Conducida con mano de hierro por una burocracia omnipotente, China realizó una profunda reforma agraria y emprendió el camino de su veloz crecimiento industrial. En éste perdió la austeridad y los objetivos igualitarios de las primeras fases para llegar al partido y al gobierno actuales que admiten millonarios en su seno y piensan sólo en términos tecnocráticosburocráticos.

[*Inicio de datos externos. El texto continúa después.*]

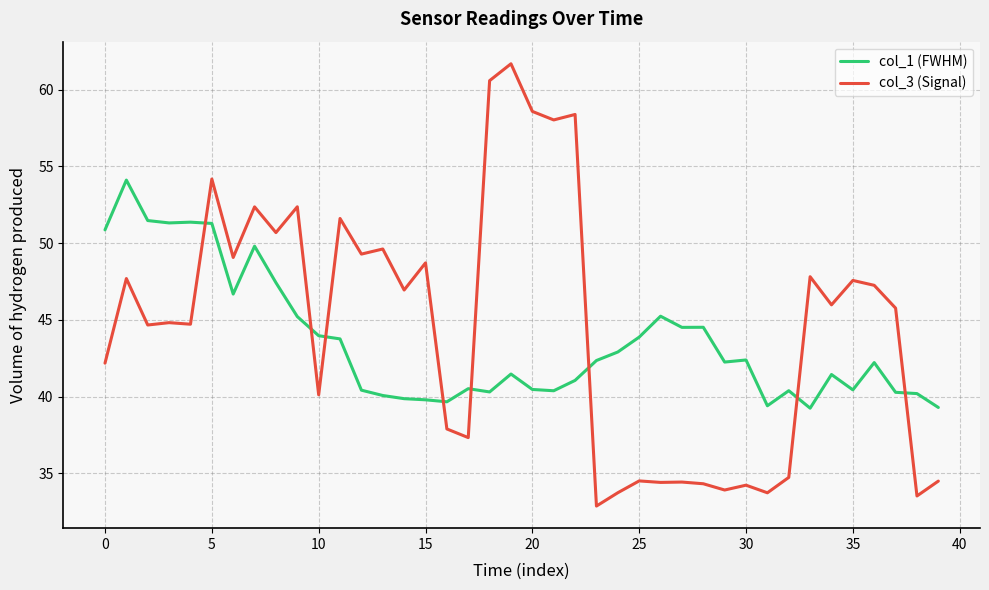

What is the minimum value for col_1 (FWHM)?

39.2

Sofocada en los años 50 la revolución democrática y de liberación nacional, comenzó una modernización capitalista de China, centralista y bismarckiana, sostenida por las enormes inversiones de capitales chinos de la diáspora (más de 100 mil millones de dólares) y por las inversiones de las trasnacionales, atraídas por los bajísimos salarios, las terribles condiciones de trabajo, la falta de protección ambiental y la inexistencia de una resistencia sindical. La acumulación capitalista en China se hizo así combinando el aporte del capital exterior con la explotación de la mano de obra de origen campesino. El comunismo estalinista del maoísmo fue así la vía china al desarrollo del capitalismo nacional, impulsado por Deng Xiaoping y sus seguidores, del mismo modo que la burocracia en la Unión Soviética abrió el camino a los nuevos rusos, surgidos de su seno y transformados en grandes burgueses tras despojar al pueblo de sus fábricas y bienes. China pasó a ser una potencia capitalista.

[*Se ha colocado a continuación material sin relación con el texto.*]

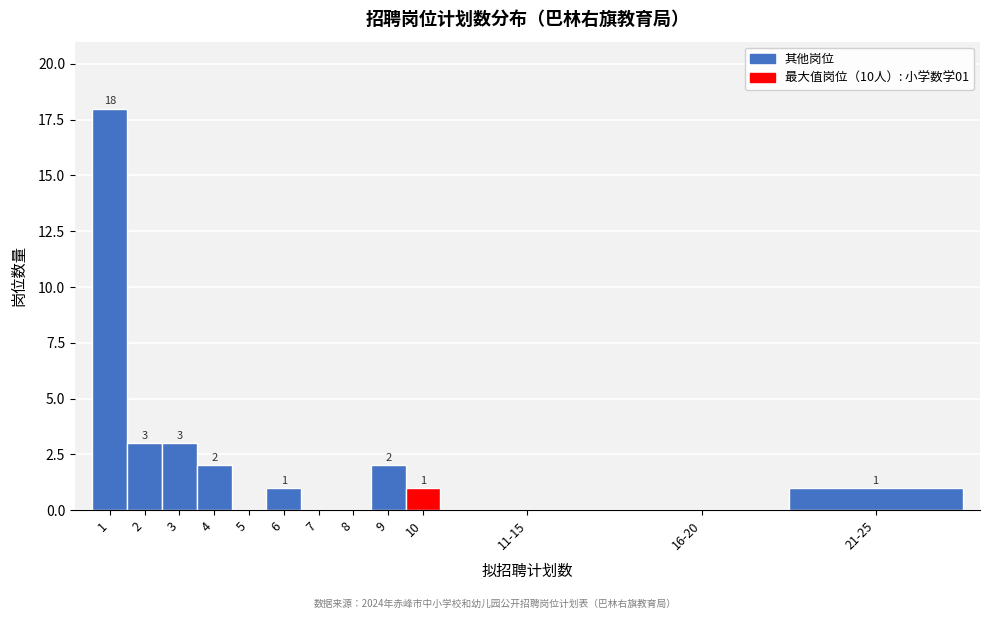

Reading right to left, extract all data points from this chart.

21-25=1	16-20=0	11-15=0	10=1	9=2	8=0	7=0	6=1	5=0	4=2	3=3	2=3	1=18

Deliran, sin embargo, los que hablan de China, primera potencia mundial. El crecimiento económico ha sido y es impresionante, pero China produce las mismas mercancías que los países imperialistas a costa de su medio ambiente profunda y peligrosamente alterado, y de los salarios de sus trabajadores, y lo hace con los mismos valores del capitalismo, mezclados en la ocasión con el pensamiento conservador y reaccionario tradicional de Confucio para hacer respetar a quienes mandan en todos los órdenes de la vida. China tiene una productividad menor a la de los países imperialistas, terribles contradicciones entre su crecimiento industrial y urbano y el de su agricultura, enormes problemas ecológicos y depende del dólar y de los bonos del Tesoro de Estados Unidos tanto como Washington depende de ella. La democracia, la ciudadanía, la autogestión de los trabajadores, bases del socialismo, no existen en el capitalismo de Estado chino. Entonces, a pesar de sus enormes logros económicos y sociales, puede ser una potencia, pero ni es la primera en el capitalismo ni, mucho menos aún, es una potencia no capitalista cuyo curso se pueda imitar. La base de sustentación del régimen de Pekín es el nacionalismo chino –han, para ser más preciso–, no la voluntad popular de construir el socialismo, porque los chinos hoy son invitados a enriquecerse. Hasta mediados del siglo XIX China aportaba más del tercio del PIB mundial y estaba legítimamente orgullosa de su cultura superior. Después fue una semicolonia. Ahora vuelve a tener un papel económico de primer plano, y eso estimula el orgullo nacional, pero está siendo colonizada –como nunca antes en su historia– por la cultura y la tecnología depredadoras de la barbarie capitalista en su versión estadunidense. Y eso es muy grave.